5. Local sweep effects: Another source of unsteady effects can be traced to the direction of the incident flow velocities on the rotating blades. Because of the relatively low rotational velocity of wind turbines, the local sweep angle of the flow at any blade element can be very large when the turbine is yawed. With attached flows the independence principle applies and no significant changes in airloads occur. However, the existence of a radial flow component can affect the development of the 3-D boundary layer on the blade and the onset of stall (see Section 13.12.2), leading to somewhat more complicated aerodynamic behavior than would be predicted under nominally 2-D conditions. (See Section 9.7 for further details.)
6. Tower shadow effects: For downwind machines the passage of the blade through the tower wake or “shadow” results in transient changes in AoA on the blade elements.
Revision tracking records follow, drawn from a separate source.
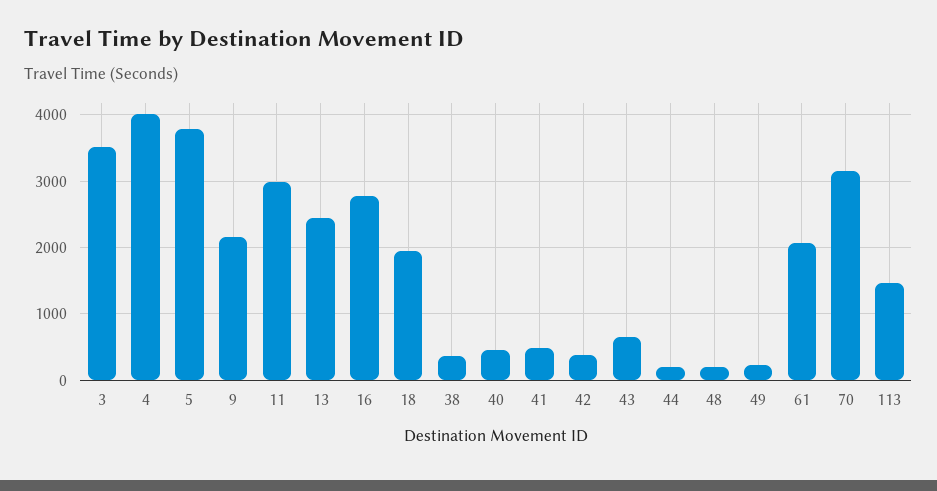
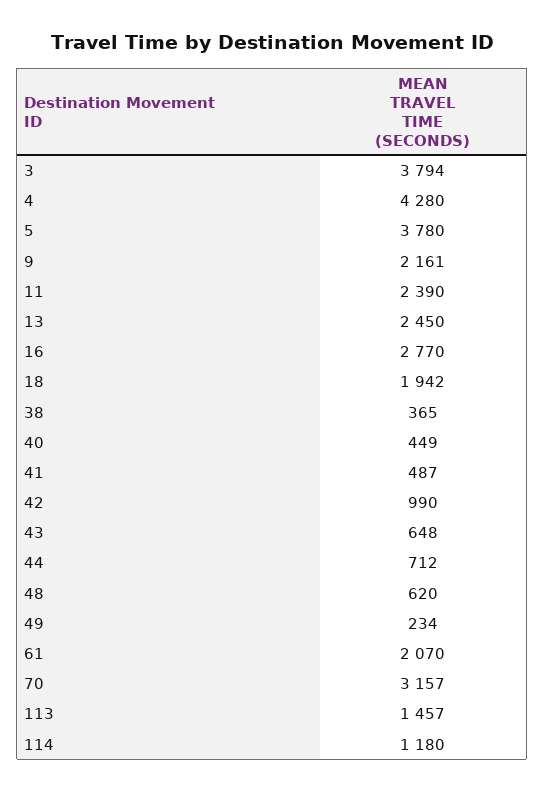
3: 3500 -> 3794
4: 4000 -> 4280
11: 3000 -> 2390
42: 400 -> 990
44: 200 -> 712
48: 200 -> 620
114: none -> 1180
Upstream machines also suffer from the effects of the tower, this effect being similar to the blade passage effect for the helicopter rotor/airframe problem (see Section 11.2.3). This interaction effect may involve effective reduced frequencies that exceed 0.2. The resulting blade loads cannot thus be predicted accurately using quasi-steady assumptions. Such problems also involve steep velocity gradients in the flow. At a modeling level the nonuniformity of the velocity field across the blade chord must be considered carefully. Such effects are modeled fairly well using the unsteady airfoil methods with imposed gust fields (see Section 8.16.3), although downstream wake effects may also have to be considered – see Munduate et al. (2003) and Wang & Coton (2001).
In general, the blade structural loads can be nonsteady because of additional factors, such as periodic variations of gravity forces on the blade in the rotating frame of reference,
transient rotational speed and blade flexibility. To calculate blade loads, coupled nonlinear equations involving rotational, inertial, and unsteady aerodynamic forces need to be solved for prescribed operating conditions. This is a major challenge for the wind energy community and parallels the issues known already for helicopters – see Section 14.11.